Exercise passage: Begin

En route to BLA filing, Actinium details PhIII win for targeted radiotherapy in acute myeloid leukemia
Actinium Pharmaceuticals has spelled out the full Phase III data for its lead targeted radiotherapy — one that execs say presents a “practice expanding opportunity” in acute myeloid leukemia.
In the SIERRA trial, Actinium’s Iomab-B met the primary endpoint by helping 22% of patients achieve six-month durable complete remission following initial complete remission after a bone marrow transplant — compared to 0% of the control arm (p<0.0001).
When Actinium toplined the positive results in October, CEO Sandesh Seth told Endpoints News that the FDA chose the endpoint, not Actinium.
Looking at other metrics, the drug also doubled one-year survival, with 26.1% of the patients still alive compared to 13.1% on the control arm, excluding patients who crossed over. Median overall survival for the Iomab-B cohort was 6.4 months, compared to 3.2 months for the control arm.
The trial enrolled 153 older patients with active, relapsed or refractory acute myeloid leukemia who have already received a median of three lines of treatment, and for the control arm, physicians could choose from over 20 available meds, including chemotherapy as well as drugs targeting Bcl-2, FLT3, IDH and CD33.
“In routine clinical BMT practice, patients enrolled on SIERRA would never be considered for transplant and often have dismal outcomes,” Actinium chief medical officer Avinash Desai said in a statement.
Iomab-B is made up of the CD45-targeting antibody apamistamab conjugated to Iodine-131, a radioisotope. Actinium first licensed it from Fred Hutch researchers who had hoped to develop a replacement for standard conditioning regimen, which can be taxing but ineffective for patients.
The biotech plans to file a BLA with the FDA this year and launch an early access program.

Exercise passage: End

Replace "taxing" with "burdensome" and write out the Actinium article text starting with "The trial enrolled" and going on through "ineffective for patients.". The listing after the Actinium article is separate material and has no connection to the article.

Source information: Begin

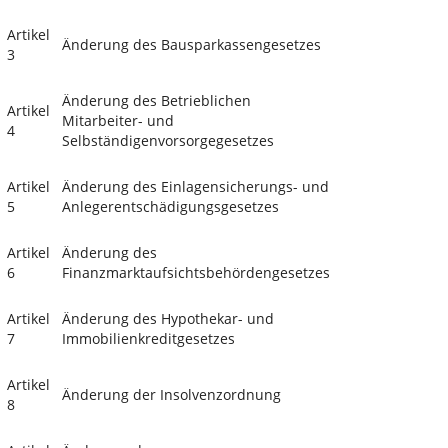
Artikel
Änderung des Bausparkassengesetzes
3
Änderung des Betrieblichen
Artikel
Mitarbeiter- und
4
Selbständigenvorsorgegesetzes
Artikel
Änderung des Einlagensicherungs- und
5
Anlegerentschädigungsgesetzes
Artikel
Änderung des
6
Finanzmarktaufsichtsbehördengesetzes
Artikel
Änderung des Hypothekar- und
7
Immobilienkreditgesetzes
Artikel
Änderung der Insolvenzordnung
8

Source information: End

● **Solution to this problem**:
The trial enrolled 153 older patients with active, relapsed or refractory acute myeloid leukemia who have already received a median of three lines of treatment, and for the control arm, physicians could choose from over 20 available meds, including chemotherapy as well as drugs targeting Bcl-2, FLT3, IDH and CD33.
“In routine clinical BMT practice, patients enrolled on SIERRA would never be considered for transplant and often have dismal outcomes,” Actinium chief medical officer Avinash Desai said in a statement.
Iomab-B is made up of the CD45-targeting antibody apamistamab conjugated to Iodine-131, a radioisotope. Actinium first licensed it from Fred Hutch researchers who had hoped to develop a replacement for standard conditioning regimen, which can be burdensome but ineffective for patients.